Miami Herbert undergraduate finance team excels in the CFA Institute Research Challenge

Cibeles Duran, 03-21-2022

The all-women team wins the written portion and takes a top spot in the state of Florida.
From left to right: Paige Brala, Catherine Runco, Cory Levy, and Kyra Chiappini.


The CFA Institute, a global organization of investment professionals dedicated to promoting industry standards and conferring the prominent Chartered Financial Analyst (CFA) designation to qualifying professionals, is currently holding its annual CFA Institute Research Challenge. The worldwide competition challenges university students to assume the role of equity research analysts and determine a company’s valuation for potential investors.

“It is a real-life experience,” says Guillermo Rodriguez Gonzalez-Valadez, a CFA charter holder, a CFA Society Miami board member and head of Latin America and U.S. offshore at WisdomTree Asset Management, who coordinated the contest’s Florida finals. “Students are doing what real research analysts do: evaluating companies and making recommendations, except to a set of judges instead of investors.”

The competition kicked off last fall among teams of four or five undergraduate or graduate students within each participating university. At the University of Miami, six teams from Miami Herbert Business School vied for just two spots to be considered for the state-level finals. To accomplish the goal, students deeply researched and analyzed Lennar Corporation, a national homebuilder based in Miami. Teams then submitted a 20-page report that included their recommendation to either buy, sell, or hold the company’s stock.

One of Miami Herbert’s top two teams, an all-women group of undergraduates, won first place among all submitted reports from competing schools in Florida, which paved the way for them to become one of only five teams that presented to a panel of judges at the state-level finals held on March 2. The other represented universities included Barry University, Florida International University, Stetson University, and The University of Tampa.

At the virtual event, seniors Cory Levy, Paige Brala, Kyra Chiappini, and Catherine Runco recommended buying Lennar’s stock-based primarily on the market’s current undersupply of homes nationwide while demand surges especially among millennials. The finance majors—each double majoring in either legal studies, marketing, or accounting—also considered Lennar’s investment in over 25 technology companies to make the home building and home buying processes simpler, as well as the firm’s strong operating margins that deliver value to shareholders through low corporate debt and extra dividends.

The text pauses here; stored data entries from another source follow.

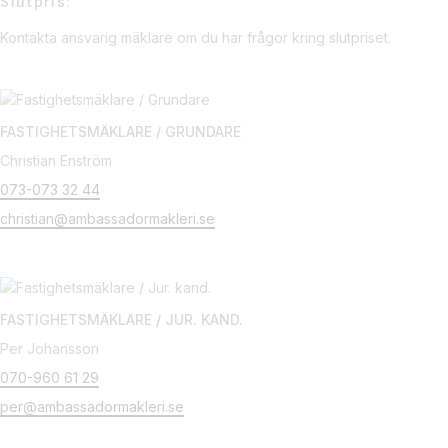
Slutpris:
Kontakta ansvarig mäklare om du har frågor kring slutpriset.
FASTIGHETSMÄKLARE / GRUNDARE
Christian Enström
073-073 32 44
christian@ambassadormakleri.se
FASTIGHETSMÄKLARE / JUR. KAND.
Per Johansson
070-960 61 29
per@ambassadormakleri.se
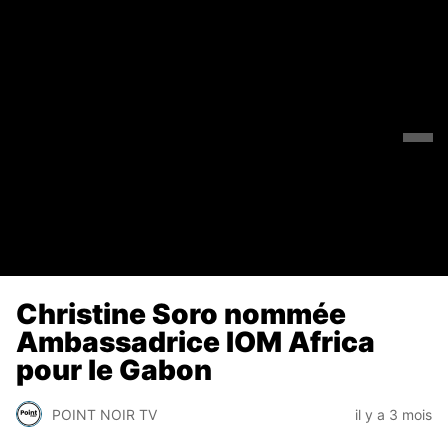
Christine Soro nommée
Ambassadrice IOM Africa
pour le Gabon
POINT NOIR TV
il y a 3 mois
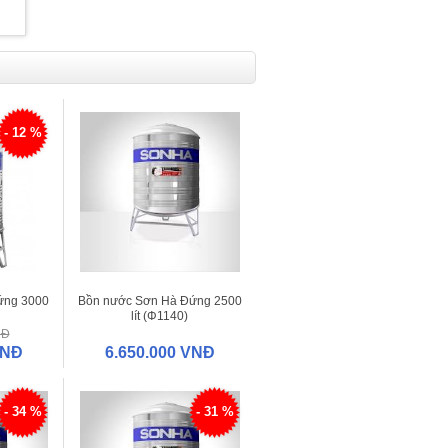
- 12 %
ứng 3000
Bồn nước Sơn Hà Đứng 2500
lít (Φ1140)
NĐ
VNĐ
6.650.000 VNĐ
- 34 %
- 31 %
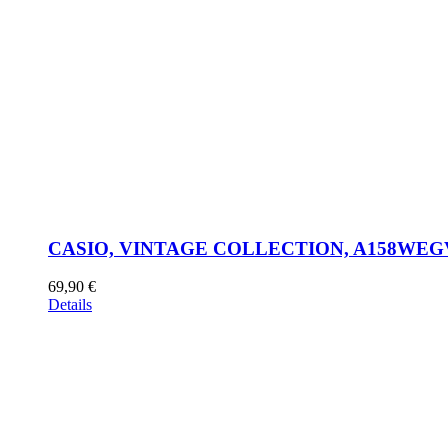
CASIO, VINTAGE COLLECTION, A158WEG
69,90
€
Details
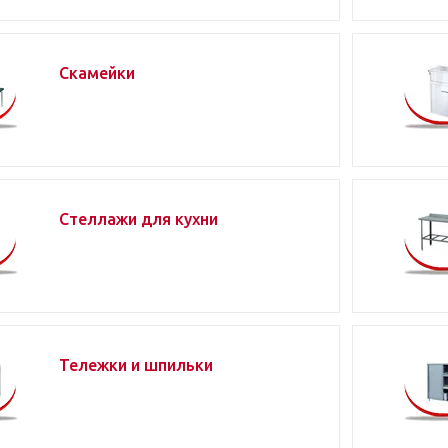
Скамейки
Стеллажи для кухни
Тележки и шпильки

After assessing teams’ financial analysis, valuation methodologies, ESG (environmental, social, and governance) considerations, and presentation skills, judges Raoul Rodriguez, wealth manager at Congress Wealth Management, Ian Frazer, investor relations manager at Lennar, and Brad Donovan, portfolio manager at ExodusPoint Capital, announced the top performing teams. The University of Miami team placed second, following Stetson’s team who will move on to the sub-regional phase of the contest for the southeastern United States.

“Coming in second overall in the state of Florida is a significant achievement given the level of the competition and academic institutions in the state,” says Academic Director of Real Estate Programs and Professor of Finance Andrea Heuson, who served as faculty advisor for the Miami Herbert teams. “I was so proud to see what all of the students who participated learned from the process.”

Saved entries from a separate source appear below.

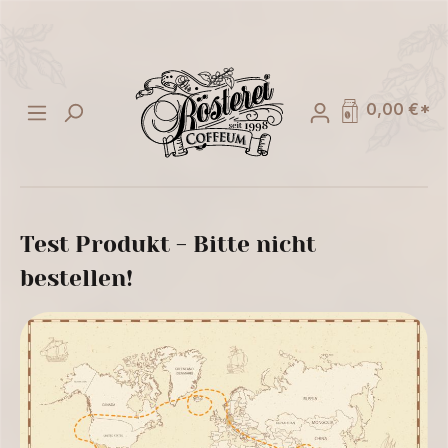
alt springen
0,00 €*
Test Produkt - Bitte nicht
bestellen!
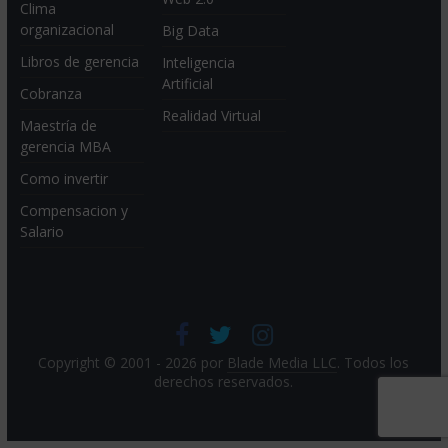
Clima
organizacional
Big Data
Libros de gerencia
Inteligencia
Artificial
Cobranza
Realidad Virtual
Maestría de
gerencia MBA
Como invertir
Compensacion y
Salario
Copyright © 2001 - 2026 por
Blade Media LLC
. Todos los
derechos reservados.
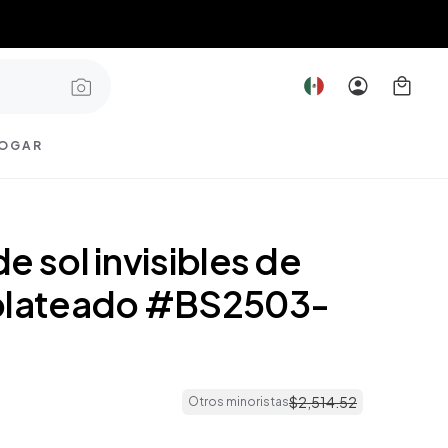
OGAR
e sol invisibles de
plateado #BS2503-
$
2
,
514
.
52
Otros minoristas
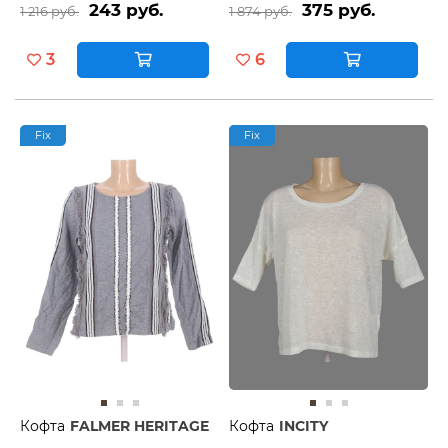
243 руб.
375 руб.
1 216 руб.
1 874 руб.
3
6
Fix
Fix
Кофта
FALMER HERITAGE
Кофта
INCITY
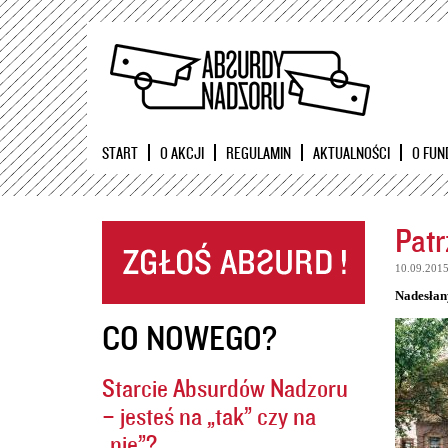
START
O AKCJI
REGULAMIN
AKTUALNOŚCI
O FUN
Patr
10.09.201
Nadesłan
CO NOWEGO?
Starcie Absurdów Nadzoru
– jesteś na „tak” czy na
„nie”?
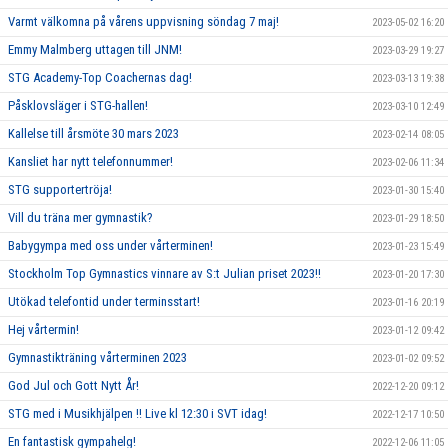
Varmt välkomna på vårens uppvisning söndag 7 maj!
2023-05-02 16:20
Emmy Malmberg uttagen till JNM!
2023-03-29 19:27
STG Academy-Top Coachernas dag!
2023-03-13 19:38
Påsklovsläger i STG-hallen!
2023-03-10 12:49
Kallelse till årsmöte 30 mars 2023
2023-02-14 08:05
Kansliet har nytt telefonnummer!
2023-02-06 11:34
STG supportertröja!
2023-01-30 15:40
Vill du träna mer gymnastik?
2023-01-29 18:50
Babygympa med oss under vårterminen!
2023-01-23 15:49
Stockholm Top Gymnastics vinnare av S:t Julian priset 2023!!
2023-01-20 17:30
Utökad telefontid under terminsstart!
2023-01-16 20:19
Hej vårtermin!
2023-01-12 09:42
Gymnastikträning vårterminen 2023
2023-01-02 09:52
God Jul och Gott Nytt År!
2022-12-20 09:12
STG med i Musikhjälpen !! Live kl 12:30 i SVT idag!
2022-12-17 10:50
En fantastisk gympahelg!
2022-12-06 11:05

She points out that Levy, Brala, Chiappini, and Runco “make great role models” as an all-women team seeking careers in the investments and valuation industry.

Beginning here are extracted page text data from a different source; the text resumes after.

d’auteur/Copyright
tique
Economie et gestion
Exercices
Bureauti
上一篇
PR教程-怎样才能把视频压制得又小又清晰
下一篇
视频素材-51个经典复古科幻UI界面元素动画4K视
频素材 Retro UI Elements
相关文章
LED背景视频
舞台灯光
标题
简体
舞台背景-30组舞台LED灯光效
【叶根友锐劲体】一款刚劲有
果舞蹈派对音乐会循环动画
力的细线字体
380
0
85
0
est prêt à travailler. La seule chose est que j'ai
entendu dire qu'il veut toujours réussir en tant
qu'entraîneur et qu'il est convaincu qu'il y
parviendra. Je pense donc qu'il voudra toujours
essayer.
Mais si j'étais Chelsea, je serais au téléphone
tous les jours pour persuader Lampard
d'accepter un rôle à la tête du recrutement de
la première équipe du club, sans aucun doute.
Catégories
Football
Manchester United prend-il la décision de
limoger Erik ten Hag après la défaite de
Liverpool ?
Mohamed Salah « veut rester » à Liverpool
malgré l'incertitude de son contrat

“There is a very competitive spirit here,” she says. “It is important because there are not many women in finance and industry leaders make efforts to try to change that.”  

The team has already inspired other female students to consider the challenge. In Miami Herbert’s Student Investment Fund class, in which students manage a financial fund of over $1 million of university endowment, two upcoming seniors have pledged to compete in next year’s Research Challenge. The young women already help shape the next cohort of UM teams, as every team must include at least one member of the hands-on class.

This year’s contest will culminate in the global finals to be held in May upon the conclusion of sub-regional and regional phases. Though Miami Herbert’s current participation has ended, team members reflect on a rewarding experience filled with intensive research, networking opportunities, and mentoring by industry professionals.

“Seeing how supportive and proud the faculty and administration were of us made me feel very proud of our accomplishments. My knowledge has expanded and I have a new outlook on the equity research and valuation field,” says Levy, who now considers attaining the CFA designation as a future career goal.

“I had never done anything like this before,” Paige mentions. “Being able to take a deep dive into an area that I was interested in was a great learning experience and I will definitely carry it with me throughout my career.”

Chiappini considers that the competition provided her with “a fantastic opportunity” to improve her communications skills and learn much more about the valuation process. “I feel tremendously accomplished for what we were able to achieve as a team and all that we learned along the way,” she says.

“The competition pushed us to deliver a report and presentation that was far beyond anything we thought we were capable of,” Runco states. Pondering the upcoming change from school into the workforce, she adds: “Competing in this challenge has boosted my confidence significantly and has only made me more excited to begin working in the industry full time.”